When Medicare began allowing payment
to physicians for advance care planning on January 1, bloggers and
editorialists and columnists all commented on the new rule. Many said what a
great new advance this is. Dr. Diane Meier, founder of the Center for the
Advancement of Palliative Care, said it was “substantive and symbolic.” Others
were more guarded. Dr. Robert Wachter of the University of California San
Francisco said he expected a “modest uptick” in the number of advance care
planning conversations, but did not anticipate the rule would be
“transformative.” Now, an essay in Health Affairs pulls together the various comments and critiques and concludes
that unless we overcome the prevailing “training deficit,” the pervasive
inability of physicians to carry out such conversations, and unless we develop
a health care system that allows for the implementation of whatever choices
patients make, the reform will be meaningless.
The reason I didn’t blog on
this topic—apart from the fact that so many other voices were chiming in—is
that it seemed obvious to me that the change was exclusively symbolic. It was
obvious because the truth is that doctors have been able to bill for advance
care planning visits for years. Instead of using the elaborate “coding system”

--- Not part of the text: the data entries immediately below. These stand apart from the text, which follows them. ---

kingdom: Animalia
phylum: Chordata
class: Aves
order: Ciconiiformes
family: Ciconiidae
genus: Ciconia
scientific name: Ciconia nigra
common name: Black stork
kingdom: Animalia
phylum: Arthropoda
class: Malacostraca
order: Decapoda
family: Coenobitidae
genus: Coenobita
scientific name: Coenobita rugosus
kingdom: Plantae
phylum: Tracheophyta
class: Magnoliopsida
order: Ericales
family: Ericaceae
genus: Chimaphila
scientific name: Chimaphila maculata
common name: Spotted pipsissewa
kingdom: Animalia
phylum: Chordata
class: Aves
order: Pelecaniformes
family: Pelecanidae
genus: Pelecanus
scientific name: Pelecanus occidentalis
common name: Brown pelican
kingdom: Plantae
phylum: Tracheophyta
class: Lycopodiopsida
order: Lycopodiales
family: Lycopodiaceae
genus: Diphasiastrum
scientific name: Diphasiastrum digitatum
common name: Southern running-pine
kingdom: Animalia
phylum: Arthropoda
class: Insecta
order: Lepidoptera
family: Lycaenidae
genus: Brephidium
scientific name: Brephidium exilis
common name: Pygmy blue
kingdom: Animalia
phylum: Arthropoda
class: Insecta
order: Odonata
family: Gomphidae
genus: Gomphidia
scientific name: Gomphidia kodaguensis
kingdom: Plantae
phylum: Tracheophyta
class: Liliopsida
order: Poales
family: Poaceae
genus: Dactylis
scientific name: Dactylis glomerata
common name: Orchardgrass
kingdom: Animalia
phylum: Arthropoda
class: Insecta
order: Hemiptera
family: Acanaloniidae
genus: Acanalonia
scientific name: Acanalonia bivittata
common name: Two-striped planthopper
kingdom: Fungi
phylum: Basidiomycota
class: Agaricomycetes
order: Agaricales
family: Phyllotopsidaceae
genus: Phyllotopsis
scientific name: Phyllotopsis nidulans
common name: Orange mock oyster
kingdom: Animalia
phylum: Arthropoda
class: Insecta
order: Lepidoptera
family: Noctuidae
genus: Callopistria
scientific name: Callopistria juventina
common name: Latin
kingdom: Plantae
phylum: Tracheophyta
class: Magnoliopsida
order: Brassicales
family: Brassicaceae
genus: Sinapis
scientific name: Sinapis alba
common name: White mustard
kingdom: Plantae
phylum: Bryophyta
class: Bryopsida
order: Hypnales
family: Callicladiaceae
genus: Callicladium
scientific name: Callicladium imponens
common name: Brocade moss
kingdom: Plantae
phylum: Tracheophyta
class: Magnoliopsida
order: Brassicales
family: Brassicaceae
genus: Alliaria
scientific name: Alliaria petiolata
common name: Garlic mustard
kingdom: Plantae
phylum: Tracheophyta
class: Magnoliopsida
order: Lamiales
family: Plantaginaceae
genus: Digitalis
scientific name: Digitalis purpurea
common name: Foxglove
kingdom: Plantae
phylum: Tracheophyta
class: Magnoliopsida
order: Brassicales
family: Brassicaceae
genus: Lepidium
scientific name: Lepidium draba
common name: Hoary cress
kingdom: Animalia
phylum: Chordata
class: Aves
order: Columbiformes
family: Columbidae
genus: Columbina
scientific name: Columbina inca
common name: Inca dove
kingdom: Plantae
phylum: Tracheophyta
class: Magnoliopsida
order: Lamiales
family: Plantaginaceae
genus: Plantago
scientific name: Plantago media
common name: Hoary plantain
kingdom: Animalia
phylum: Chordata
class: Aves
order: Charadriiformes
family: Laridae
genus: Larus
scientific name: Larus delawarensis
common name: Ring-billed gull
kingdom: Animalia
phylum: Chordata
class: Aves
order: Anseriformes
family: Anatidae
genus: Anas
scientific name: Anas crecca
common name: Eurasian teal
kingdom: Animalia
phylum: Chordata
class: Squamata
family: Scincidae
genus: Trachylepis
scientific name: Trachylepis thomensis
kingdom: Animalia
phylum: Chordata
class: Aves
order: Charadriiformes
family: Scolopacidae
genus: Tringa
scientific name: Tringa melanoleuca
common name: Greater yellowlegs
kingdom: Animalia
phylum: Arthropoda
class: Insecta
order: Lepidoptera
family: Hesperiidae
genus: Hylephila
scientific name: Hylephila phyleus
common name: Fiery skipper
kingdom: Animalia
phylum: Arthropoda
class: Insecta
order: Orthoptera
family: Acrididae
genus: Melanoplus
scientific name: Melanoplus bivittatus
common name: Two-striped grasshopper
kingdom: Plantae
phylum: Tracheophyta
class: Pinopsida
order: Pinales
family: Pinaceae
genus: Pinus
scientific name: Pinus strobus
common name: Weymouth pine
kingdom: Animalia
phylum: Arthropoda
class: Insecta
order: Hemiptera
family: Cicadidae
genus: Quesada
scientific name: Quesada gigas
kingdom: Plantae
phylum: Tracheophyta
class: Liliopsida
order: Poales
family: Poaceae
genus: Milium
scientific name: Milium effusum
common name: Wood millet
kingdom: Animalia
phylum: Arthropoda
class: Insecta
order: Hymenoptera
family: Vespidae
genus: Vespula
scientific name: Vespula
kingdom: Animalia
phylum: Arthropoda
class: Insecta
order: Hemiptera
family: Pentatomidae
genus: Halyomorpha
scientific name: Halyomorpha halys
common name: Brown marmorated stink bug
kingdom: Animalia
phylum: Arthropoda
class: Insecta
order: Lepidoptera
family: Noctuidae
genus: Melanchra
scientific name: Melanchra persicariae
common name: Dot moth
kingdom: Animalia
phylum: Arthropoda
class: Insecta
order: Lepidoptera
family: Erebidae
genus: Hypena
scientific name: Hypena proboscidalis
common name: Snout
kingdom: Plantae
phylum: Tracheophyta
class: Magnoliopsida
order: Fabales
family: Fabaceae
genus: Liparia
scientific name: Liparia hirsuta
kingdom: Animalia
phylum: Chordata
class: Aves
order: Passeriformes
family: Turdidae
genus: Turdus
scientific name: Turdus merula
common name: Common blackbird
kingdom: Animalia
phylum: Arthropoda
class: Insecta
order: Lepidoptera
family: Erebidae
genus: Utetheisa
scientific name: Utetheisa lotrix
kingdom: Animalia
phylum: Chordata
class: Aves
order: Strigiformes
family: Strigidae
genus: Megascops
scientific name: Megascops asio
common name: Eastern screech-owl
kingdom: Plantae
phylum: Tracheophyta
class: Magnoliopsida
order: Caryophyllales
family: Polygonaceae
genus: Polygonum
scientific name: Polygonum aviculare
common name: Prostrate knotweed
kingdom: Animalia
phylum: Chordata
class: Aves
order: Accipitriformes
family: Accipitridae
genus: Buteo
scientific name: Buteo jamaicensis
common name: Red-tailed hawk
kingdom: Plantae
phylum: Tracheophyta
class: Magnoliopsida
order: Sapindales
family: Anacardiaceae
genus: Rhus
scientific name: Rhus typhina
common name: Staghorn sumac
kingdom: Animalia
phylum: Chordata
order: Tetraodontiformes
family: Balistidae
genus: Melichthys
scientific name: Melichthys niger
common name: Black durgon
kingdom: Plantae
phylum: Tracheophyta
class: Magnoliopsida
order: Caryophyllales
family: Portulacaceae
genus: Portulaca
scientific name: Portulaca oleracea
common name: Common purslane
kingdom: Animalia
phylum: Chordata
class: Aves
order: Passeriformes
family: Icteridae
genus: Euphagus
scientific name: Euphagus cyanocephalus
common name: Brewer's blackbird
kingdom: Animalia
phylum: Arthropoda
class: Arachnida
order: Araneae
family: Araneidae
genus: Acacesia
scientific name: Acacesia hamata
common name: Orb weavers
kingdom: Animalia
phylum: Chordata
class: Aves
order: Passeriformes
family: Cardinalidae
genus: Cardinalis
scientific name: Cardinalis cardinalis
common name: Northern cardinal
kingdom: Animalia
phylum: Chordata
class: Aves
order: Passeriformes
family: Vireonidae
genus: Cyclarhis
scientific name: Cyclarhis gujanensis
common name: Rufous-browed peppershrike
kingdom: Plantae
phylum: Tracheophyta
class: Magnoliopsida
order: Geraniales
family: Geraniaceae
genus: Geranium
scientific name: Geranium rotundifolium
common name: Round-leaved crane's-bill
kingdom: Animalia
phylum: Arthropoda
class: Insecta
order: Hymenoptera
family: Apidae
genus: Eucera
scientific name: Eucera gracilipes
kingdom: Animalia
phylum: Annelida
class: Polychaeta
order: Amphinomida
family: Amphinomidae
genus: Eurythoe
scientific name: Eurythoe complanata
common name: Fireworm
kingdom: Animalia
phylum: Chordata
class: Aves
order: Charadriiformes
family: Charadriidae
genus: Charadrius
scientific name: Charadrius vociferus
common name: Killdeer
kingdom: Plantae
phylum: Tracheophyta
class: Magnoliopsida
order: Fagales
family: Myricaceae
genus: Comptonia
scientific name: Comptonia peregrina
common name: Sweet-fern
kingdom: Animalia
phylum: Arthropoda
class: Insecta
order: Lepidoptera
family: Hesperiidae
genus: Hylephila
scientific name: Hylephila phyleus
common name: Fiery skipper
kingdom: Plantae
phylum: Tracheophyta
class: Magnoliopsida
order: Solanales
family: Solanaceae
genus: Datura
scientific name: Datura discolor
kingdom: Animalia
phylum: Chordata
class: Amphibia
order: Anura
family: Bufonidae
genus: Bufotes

that most doctors use for billing purposes, in which you have to assess the
level of complexity of the history, physical exam, and something nebulous
called “medical decision making,” it is perfectly legitimate to bill based on
time. All you have to do is state how long you spent with the patient (and
family) and write that “over 50% of the visit was devoted to counseling.” If
you do that, then there are no specific rules about “documenting” the physical
examination and the history--your note can focus primarily on the substance of the visit, advance care planning. And you get paid more for a 40 minute office visit
using the old system of time and counseling--$145.82 in 2016—than you do for a
30 minute advance care planning visit using the new code--$86.66 in 2016
(though you can also tack on an extra 30 minutes for filling out forms with the
new system and bill another $75.11).
To be sure, to use the old system, the
patient has to be physically present. You have to write something in your note
about the medical history, but “77 year old retired lawyer with stage 4
non-small cell lung cancer, unresponsive to chemotherapy” is good enough; and
you have to write something in your note about the physical examination,
but “patient is pale and cachectic; he
is hoarse and dyspneic" should suffice. The remainder of the note can address goals of care, choices about limitations of treatment, designation of a health care proxy, and so forth.
Now I don’t want to
underestimate the power of symbols—especially since the effort to include any
kind of mention of advance care planning in the Affordable Care Act was dead on
arrival after Sarah Palin made her notorious “death panel” comments. But
sometimes adopting health policies that are doomed to be ineffective leads us
astray because we think we have “solved” whatever problem led to the introduction
of that policy in the first place, and result in our failing to solve the
problem over the coming years. Perhaps the Patient Self-Determination Act of
1990 was a legislative example of the same phenomenon—as a result of this law,
every state and the District of Columbia passed some sort of advance directive
legislation over the next decade, but we now recognize that this kind of “legal transactional” approach to advance care planning, rather than a more
communications-based approach, doesn’t work: either people don’t use it,
doctors don’t follow the directive, or the directive doesn’t apply in precisely
the clinical situations that real people find themselves in.
So yes, Medicare’s decision
to reimburse doctors for time explicitly spent on advance care planning is
symbolically important. But I worry that it will result in unwarranted
complacence, in our checking off advance care planning reform as “accomplished”
on our national to-do list. Now that would be a serious mistake.